[REQUESTS]:
1. Translate this sentence from the Fall Brawl (1999) entry into Spanish: "It took place on September 12, 1999 from the Lawrence Joel Veterans Memorial Coliseum in Winston-Salem, North Carolina."
2. According to the Fall Brawl (1999) entry, what was the attendance at the event?
3. Set down everything in the Fall Brawl (1999) entry from "The 1999 Fall" down to "Winston-Salem, North Carolina.".

[EXTRACT PROVIDED]:
- VHS cover featuring Diamond Dallas Page, Sid Vicious, Lex Luger, Sting, and Hulk Hogan
- Promotion: World Championship Wrestling
- Date: September 12, 1999
- City: Winston-Salem, North Carolina
- Venue: Lawrence Joel Veterans Memorial Coliseum
- Attendance: 7,491
- Buy rate: 130,000
- Tagline: Sting & Hogan Brawl For It All!

Pay-per-view chronology
| ← Previous Road Wild | Next → Halloween Havoc |

Fall Brawl chronology
| ← Previous 1998 | Next → 2000 |

= Fall Brawl (1999) =

1999 World Championship Wrestling pay-per-view

The 1999 Fall Brawl was the seventh Fall Brawl professional wrestling pay-per-view (PPV) event produced by World Championship Wrestling (WCW). It took place on September 12, 1999 from the Lawrence Joel Veterans Memorial Coliseum in Winston-Salem, North Carolina.

[RECORD EXCERPTS]:
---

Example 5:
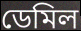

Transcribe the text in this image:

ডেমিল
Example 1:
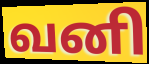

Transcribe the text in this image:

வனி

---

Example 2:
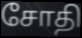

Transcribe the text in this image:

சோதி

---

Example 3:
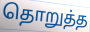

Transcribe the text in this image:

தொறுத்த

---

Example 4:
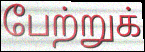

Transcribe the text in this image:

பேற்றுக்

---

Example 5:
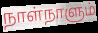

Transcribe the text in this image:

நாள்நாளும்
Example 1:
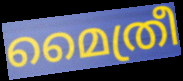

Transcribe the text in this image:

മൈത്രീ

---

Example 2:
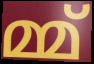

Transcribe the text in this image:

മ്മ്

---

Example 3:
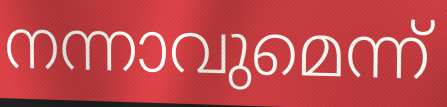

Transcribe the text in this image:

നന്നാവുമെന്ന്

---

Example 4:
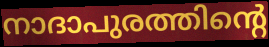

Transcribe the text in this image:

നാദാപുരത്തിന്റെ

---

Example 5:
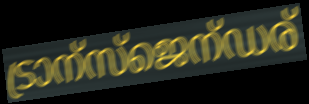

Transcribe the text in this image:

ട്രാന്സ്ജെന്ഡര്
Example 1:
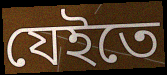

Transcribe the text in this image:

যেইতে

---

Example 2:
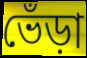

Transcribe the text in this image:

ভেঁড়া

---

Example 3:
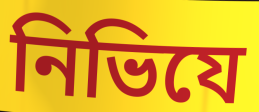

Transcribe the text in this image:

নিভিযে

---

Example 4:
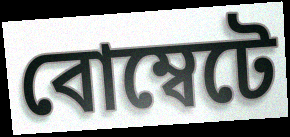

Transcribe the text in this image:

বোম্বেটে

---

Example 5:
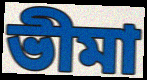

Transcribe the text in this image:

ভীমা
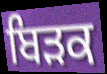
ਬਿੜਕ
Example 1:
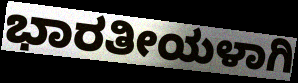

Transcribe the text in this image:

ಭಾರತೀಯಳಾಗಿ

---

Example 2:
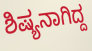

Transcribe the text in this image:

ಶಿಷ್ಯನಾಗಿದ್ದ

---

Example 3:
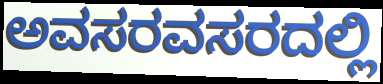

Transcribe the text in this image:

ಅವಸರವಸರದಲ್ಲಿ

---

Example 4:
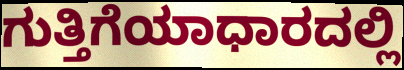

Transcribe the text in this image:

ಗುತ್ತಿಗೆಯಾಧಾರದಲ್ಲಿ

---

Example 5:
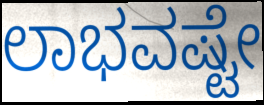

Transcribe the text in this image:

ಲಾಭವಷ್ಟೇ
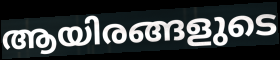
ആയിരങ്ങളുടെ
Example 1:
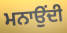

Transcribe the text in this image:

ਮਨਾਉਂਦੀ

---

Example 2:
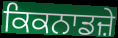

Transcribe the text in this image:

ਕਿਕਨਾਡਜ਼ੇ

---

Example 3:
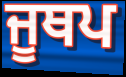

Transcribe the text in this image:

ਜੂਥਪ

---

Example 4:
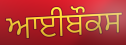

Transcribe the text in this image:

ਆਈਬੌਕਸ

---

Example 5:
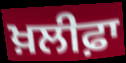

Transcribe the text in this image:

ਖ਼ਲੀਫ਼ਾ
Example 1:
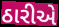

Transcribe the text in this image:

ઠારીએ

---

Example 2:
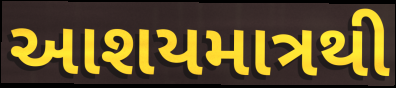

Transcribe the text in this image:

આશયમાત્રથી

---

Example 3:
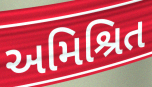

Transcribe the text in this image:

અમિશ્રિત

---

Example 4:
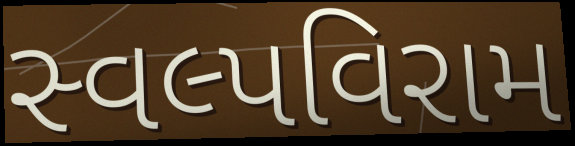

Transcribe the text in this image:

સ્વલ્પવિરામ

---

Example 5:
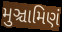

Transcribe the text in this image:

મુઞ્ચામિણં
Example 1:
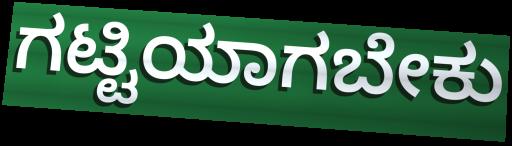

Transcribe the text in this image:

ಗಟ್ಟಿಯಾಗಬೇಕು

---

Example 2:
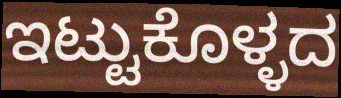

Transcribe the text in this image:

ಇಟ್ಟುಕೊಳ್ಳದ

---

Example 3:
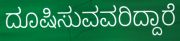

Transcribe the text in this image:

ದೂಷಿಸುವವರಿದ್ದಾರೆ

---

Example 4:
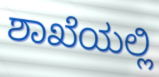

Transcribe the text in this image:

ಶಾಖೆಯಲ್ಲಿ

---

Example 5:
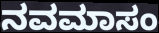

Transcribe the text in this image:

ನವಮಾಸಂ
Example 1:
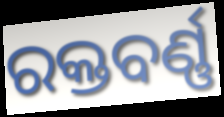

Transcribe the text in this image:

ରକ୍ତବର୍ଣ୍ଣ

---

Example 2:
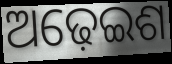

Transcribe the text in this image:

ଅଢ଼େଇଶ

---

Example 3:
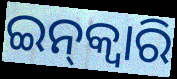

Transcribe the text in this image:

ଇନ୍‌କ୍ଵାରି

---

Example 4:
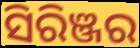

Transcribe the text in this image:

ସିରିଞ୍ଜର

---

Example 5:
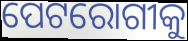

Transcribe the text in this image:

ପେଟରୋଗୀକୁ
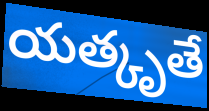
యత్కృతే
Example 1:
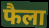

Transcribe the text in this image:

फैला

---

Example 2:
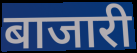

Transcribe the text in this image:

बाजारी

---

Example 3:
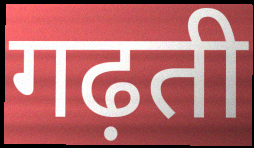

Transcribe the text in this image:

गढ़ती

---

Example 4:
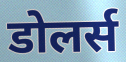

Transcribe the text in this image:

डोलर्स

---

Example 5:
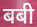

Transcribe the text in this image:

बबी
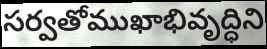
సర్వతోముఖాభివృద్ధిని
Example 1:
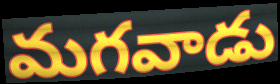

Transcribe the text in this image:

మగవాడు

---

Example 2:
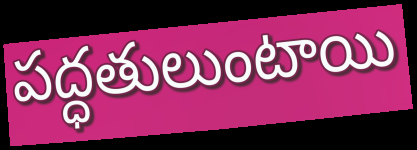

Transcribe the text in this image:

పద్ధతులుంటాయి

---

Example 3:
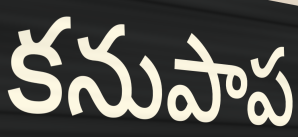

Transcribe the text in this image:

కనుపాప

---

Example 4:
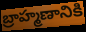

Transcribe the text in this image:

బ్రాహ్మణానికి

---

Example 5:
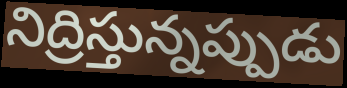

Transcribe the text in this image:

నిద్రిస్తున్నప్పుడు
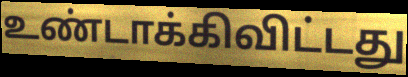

[SOLUTIONS TO THE EXERCISE]:
1. Tuvo lugar el 12 de septiembre de 1999 en el Lawrence Joel Veterans Memorial Coliseum de Winston-Salem, Carolina del Norte.

2. 7,491

3.
The 1999 Fall Brawl was the seventh Fall Brawl professional wrestling pay-per-view (PPV) event produced by World Championship Wrestling (WCW). It took place on September 12, 1999 from the Lawrence Joel Veterans Memorial Coliseum in Winston-Salem, North Carolina.